• _To do_: Copy the data below word for word, beginning at the line that contains "name author: Steud." and ending after the line that contains "name author: (Miq.) Miq.".
_ _ _ _ _
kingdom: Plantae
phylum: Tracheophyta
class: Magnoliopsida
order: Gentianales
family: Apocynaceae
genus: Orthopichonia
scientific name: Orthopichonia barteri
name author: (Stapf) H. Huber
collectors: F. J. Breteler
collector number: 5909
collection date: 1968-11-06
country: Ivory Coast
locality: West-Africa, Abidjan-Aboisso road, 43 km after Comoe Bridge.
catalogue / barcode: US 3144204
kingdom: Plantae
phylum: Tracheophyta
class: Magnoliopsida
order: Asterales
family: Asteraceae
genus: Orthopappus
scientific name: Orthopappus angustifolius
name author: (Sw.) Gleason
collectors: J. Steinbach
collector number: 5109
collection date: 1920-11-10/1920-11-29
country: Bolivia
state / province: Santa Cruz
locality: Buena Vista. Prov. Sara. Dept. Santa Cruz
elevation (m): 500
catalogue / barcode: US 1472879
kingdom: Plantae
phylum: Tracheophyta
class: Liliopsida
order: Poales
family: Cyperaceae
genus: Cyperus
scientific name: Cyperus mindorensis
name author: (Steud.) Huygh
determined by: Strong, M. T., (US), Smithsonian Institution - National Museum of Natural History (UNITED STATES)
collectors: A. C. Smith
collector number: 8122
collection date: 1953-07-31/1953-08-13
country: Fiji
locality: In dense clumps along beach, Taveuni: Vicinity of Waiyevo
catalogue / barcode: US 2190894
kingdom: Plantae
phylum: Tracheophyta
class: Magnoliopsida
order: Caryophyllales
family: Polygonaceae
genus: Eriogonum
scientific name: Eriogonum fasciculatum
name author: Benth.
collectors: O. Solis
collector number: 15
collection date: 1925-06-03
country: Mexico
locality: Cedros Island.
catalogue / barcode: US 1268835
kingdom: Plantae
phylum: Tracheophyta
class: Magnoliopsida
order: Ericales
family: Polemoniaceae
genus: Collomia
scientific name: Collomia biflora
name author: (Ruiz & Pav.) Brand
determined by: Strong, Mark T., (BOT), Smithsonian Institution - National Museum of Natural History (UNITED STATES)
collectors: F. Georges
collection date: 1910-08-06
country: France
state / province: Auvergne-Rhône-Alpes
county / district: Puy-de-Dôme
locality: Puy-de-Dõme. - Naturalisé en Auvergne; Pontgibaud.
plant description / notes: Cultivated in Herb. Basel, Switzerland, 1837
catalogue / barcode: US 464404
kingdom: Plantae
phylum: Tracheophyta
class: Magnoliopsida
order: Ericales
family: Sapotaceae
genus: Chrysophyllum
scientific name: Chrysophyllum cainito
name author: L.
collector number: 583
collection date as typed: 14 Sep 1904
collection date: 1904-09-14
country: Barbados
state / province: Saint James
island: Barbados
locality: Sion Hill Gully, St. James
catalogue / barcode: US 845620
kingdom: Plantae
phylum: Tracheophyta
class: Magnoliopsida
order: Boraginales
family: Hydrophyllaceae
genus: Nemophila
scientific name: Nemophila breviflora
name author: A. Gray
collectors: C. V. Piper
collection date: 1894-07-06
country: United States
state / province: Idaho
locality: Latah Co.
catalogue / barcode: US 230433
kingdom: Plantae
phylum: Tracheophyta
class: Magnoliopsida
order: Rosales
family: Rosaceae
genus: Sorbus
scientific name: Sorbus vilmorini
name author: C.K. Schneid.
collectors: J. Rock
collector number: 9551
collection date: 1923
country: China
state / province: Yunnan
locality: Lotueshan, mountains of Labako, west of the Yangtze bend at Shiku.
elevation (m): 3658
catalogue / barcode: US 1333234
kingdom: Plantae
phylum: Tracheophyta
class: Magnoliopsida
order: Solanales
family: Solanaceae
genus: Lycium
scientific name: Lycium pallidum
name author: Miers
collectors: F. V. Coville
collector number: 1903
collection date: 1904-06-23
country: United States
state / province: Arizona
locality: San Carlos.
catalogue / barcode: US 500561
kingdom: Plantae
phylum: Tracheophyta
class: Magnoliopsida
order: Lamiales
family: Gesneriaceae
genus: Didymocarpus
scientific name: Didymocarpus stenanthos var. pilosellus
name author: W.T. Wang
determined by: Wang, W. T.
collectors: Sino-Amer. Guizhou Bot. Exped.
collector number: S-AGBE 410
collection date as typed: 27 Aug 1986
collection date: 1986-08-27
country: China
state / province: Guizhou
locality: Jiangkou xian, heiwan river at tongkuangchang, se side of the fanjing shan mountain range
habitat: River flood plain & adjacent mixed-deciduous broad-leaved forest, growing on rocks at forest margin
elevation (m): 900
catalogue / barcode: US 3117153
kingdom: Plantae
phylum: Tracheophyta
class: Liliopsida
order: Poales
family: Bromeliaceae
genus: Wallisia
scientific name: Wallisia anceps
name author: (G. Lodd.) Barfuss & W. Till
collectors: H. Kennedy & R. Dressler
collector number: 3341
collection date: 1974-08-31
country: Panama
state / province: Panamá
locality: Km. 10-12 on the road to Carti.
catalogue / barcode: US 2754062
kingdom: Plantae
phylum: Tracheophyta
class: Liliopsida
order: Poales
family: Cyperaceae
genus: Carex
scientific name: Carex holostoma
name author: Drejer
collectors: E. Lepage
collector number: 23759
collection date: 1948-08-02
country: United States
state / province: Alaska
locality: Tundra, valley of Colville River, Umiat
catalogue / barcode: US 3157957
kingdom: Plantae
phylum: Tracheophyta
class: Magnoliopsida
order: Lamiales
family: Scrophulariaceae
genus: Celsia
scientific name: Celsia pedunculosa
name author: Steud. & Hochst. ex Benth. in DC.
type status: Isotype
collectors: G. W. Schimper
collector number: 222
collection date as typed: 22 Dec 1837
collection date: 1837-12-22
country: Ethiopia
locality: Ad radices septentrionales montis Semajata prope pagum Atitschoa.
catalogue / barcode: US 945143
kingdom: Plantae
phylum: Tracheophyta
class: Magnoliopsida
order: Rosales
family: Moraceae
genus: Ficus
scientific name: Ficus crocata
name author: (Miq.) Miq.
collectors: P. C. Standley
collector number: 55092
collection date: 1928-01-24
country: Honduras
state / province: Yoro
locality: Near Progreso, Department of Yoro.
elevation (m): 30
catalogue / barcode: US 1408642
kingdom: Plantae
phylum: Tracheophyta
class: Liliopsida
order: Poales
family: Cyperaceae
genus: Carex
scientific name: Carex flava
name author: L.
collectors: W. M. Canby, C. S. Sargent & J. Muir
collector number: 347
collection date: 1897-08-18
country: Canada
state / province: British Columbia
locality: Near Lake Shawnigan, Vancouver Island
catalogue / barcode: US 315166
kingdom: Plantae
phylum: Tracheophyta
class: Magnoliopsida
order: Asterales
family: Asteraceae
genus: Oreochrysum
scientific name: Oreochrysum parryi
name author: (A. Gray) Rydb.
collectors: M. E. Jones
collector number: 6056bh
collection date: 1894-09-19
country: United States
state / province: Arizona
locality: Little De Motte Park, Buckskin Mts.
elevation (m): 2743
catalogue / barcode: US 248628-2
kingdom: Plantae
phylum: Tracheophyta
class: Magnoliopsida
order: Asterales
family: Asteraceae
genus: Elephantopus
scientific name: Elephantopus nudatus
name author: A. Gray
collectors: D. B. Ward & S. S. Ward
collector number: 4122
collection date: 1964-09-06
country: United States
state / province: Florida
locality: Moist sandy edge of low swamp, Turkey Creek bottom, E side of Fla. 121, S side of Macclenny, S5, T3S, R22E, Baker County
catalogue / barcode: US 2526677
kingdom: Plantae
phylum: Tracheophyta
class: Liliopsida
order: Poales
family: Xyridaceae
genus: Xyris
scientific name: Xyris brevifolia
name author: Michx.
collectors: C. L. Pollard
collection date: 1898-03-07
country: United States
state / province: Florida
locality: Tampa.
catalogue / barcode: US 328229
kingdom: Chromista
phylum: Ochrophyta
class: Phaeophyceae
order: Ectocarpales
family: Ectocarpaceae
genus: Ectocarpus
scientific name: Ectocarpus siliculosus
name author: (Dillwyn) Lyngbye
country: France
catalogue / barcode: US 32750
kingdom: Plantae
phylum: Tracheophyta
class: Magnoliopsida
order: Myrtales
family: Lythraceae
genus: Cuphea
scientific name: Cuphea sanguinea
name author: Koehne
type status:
_ _ _ _ _
• _Response_:
name author: Steud. & Hochst. ex Benth. in DC.
type status: Isotype
collectors: G. W. Schimper
collector number: 222
collection date as typed: 22 Dec 1837
collection date: 1837-12-22
country: Ethiopia
locality: Ad radices septentrionales montis Semajata prope pagum Atitschoa.
catalogue / barcode: US 945143
kingdom: Plantae
phylum: Tracheophyta
class: Magnoliopsida
order: Rosales
family: Moraceae
genus: Ficus
scientific name: Ficus crocata
name author: (Miq.) Miq.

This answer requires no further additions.